What happened? Have Muslim women thrown off their veils and embraced feminism? Not exactly. Saudi women are still legally prohibited from driving cars and risk harassment or flogging for failing to properly cover themselves in public. And while Egypt, Iraq, and even Iran are considerably less strict, all are clearly patriarchical, male-dominated societies.

What has happened is that the same economic factors that led to smaller families in the United States—urbanization and the diminishing marginal utility of children that come with it—have come to the Islamic world. In a traditional rural economy, children are an asset. They represent a captive labor force and a social safety net for people that do not have pensions to support them in old age. But in a modern consumer economy, children are not an asset. They are an expense. In an economy characterized by increasing marginal returns for knowledge, you have to invest a small fortune educating your children if you want them to be successful. (Yes, even in Iran, believe it or not!) Unless you are fantastically wealthy, this is virtually impossible.

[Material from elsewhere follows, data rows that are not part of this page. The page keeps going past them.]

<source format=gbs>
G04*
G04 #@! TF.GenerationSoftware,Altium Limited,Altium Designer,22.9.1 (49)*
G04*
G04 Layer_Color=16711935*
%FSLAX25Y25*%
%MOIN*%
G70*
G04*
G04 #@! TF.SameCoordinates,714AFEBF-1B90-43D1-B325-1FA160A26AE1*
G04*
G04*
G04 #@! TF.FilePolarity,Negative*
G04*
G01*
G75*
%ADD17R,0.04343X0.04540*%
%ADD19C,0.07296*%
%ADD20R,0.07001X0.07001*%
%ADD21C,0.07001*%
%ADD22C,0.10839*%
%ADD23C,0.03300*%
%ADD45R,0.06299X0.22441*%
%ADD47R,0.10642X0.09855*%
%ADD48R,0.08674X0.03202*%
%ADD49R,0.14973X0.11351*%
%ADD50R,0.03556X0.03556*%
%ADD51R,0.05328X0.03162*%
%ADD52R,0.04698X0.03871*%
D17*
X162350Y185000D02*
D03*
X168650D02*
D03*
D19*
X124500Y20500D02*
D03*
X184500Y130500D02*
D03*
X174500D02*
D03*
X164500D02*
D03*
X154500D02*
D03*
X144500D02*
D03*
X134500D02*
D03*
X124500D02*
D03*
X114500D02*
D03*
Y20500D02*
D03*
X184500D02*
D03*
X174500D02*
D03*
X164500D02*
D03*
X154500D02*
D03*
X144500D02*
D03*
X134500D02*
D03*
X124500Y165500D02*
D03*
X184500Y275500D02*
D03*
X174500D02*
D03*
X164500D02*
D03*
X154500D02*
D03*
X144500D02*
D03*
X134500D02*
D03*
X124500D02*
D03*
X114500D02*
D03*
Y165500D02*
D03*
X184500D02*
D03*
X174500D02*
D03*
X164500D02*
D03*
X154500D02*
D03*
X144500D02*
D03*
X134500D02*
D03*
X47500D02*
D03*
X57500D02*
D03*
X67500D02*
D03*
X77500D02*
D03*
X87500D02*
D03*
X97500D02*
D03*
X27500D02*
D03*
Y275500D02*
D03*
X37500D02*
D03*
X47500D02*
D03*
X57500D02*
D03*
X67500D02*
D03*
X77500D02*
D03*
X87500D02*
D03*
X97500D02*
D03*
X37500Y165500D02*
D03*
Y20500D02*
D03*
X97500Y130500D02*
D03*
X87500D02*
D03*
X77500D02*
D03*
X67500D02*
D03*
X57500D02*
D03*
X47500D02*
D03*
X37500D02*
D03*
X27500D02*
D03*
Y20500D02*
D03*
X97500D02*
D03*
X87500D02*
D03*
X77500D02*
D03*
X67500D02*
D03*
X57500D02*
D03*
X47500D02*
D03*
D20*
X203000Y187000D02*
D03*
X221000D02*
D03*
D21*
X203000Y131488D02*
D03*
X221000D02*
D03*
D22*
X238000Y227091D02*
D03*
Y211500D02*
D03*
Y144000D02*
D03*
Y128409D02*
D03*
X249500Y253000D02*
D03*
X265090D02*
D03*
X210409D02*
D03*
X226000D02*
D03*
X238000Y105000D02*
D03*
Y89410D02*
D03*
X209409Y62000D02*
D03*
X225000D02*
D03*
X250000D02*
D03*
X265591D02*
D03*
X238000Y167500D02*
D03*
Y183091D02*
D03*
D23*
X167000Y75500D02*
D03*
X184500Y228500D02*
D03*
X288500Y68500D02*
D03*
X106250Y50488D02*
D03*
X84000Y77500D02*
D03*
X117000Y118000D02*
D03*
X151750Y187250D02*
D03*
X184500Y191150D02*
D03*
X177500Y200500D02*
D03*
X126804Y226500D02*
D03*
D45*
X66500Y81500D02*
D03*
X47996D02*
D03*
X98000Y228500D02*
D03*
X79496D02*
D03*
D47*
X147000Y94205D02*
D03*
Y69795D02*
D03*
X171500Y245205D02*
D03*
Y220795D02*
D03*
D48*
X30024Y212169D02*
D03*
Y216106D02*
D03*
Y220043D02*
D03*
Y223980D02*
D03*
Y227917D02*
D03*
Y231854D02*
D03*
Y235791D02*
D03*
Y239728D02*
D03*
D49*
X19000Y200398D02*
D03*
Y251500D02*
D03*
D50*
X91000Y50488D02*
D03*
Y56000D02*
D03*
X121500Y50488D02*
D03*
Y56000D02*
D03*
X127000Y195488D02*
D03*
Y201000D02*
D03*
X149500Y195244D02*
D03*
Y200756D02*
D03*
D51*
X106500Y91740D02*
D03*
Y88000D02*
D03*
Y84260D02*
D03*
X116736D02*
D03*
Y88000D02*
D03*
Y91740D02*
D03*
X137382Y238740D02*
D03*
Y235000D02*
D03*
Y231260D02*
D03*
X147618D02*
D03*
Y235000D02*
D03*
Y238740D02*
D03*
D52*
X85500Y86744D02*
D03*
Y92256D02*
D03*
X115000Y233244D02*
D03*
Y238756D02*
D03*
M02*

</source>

It is questionable whether demographic change will bring political change to the Middle East. It certainly didn’t in China. After the Tiananmen Square massacre, the Chinese democracy movement fell into irrelevance. Now, as China ages, it is unlikely that radical political change will happen in China any time soon or perhaps ever. China now has no youth bulge coming down the pipeline to agitate for revolution.

A Waxing Crescent

Moving on, The Economist had an interesting analysis of Islam and demography (see “The Waxing Crescent”)

Citing a new report from the Pew Research Center, The Economist writes that the number of Muslims will increase from 1.6 billion in 2010 to 2.2 billion by 2030, or from 23.4% to 26.4% of the world population.

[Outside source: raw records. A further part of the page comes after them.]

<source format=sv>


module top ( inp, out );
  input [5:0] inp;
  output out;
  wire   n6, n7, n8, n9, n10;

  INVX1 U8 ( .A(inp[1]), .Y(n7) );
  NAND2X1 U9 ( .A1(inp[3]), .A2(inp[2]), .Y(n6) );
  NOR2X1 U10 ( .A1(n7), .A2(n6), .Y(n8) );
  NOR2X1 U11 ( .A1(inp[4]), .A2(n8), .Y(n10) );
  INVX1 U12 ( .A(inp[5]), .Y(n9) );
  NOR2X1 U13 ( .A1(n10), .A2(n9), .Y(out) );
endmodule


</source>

This is an increase, to be sure, but a modest one at only 3%. Their data is purely quantitative, however. There is no way to accurately allow for differences in piety; secular citizens who are only nominally Muslim are lumped in equally with bearded radicals. So, it is entirely possible that the world of 20 years from now will be far more “Islamic” than the raw numbers suggest. Still, the raw numbers suggest that in most Islamic countries, the birth rates are starting to look a lot more Western. (A notable exception would be Pakistan and the Muslim parts of India, where birthrates remain very high.)

The Muslim populations of Europe also make for an interesting study. Because they often do not assimilate well into mainstream European society, their numbers appear larger than they are. According to Pew, Europe’s Muslim population will grow from 6% today to 8% in 2030. Not quite “Eurabia,” though the numbers do get larger in some countries. In France and Sweden, the Muslim population will be around 10%. In the United States, the number is much smaller, at 1.7% of the population by 2030—roughly the same proportion as Jews or Episcopalians.

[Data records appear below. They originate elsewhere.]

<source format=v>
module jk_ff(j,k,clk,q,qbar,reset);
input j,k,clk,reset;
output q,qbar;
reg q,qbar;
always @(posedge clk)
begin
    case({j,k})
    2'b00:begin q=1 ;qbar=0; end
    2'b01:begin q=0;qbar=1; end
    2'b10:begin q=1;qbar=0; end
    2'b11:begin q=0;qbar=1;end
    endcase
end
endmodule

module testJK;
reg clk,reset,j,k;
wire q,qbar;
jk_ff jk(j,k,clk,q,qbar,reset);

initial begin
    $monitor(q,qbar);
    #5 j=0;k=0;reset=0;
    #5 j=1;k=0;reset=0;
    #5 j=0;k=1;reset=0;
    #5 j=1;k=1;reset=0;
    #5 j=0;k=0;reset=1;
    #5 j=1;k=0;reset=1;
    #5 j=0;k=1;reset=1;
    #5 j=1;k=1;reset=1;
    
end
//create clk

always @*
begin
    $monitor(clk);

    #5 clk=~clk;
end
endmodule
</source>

So, while the world is indeed getting “more Islamic” due to demographic changes, the rate of change is slowing dramatically. The question, of course, remains what direction the Islamic world will take. Will it go the way of Turkey, a constitutionally secular republic where religion has found a way to largely accommodate itself to modern society? Or will it go the way of Iran, choosing to turn its back on modernity? Egypt will be an interesting test case as it works through its current political transition. Unfortunately, all we can do for now is wait and see.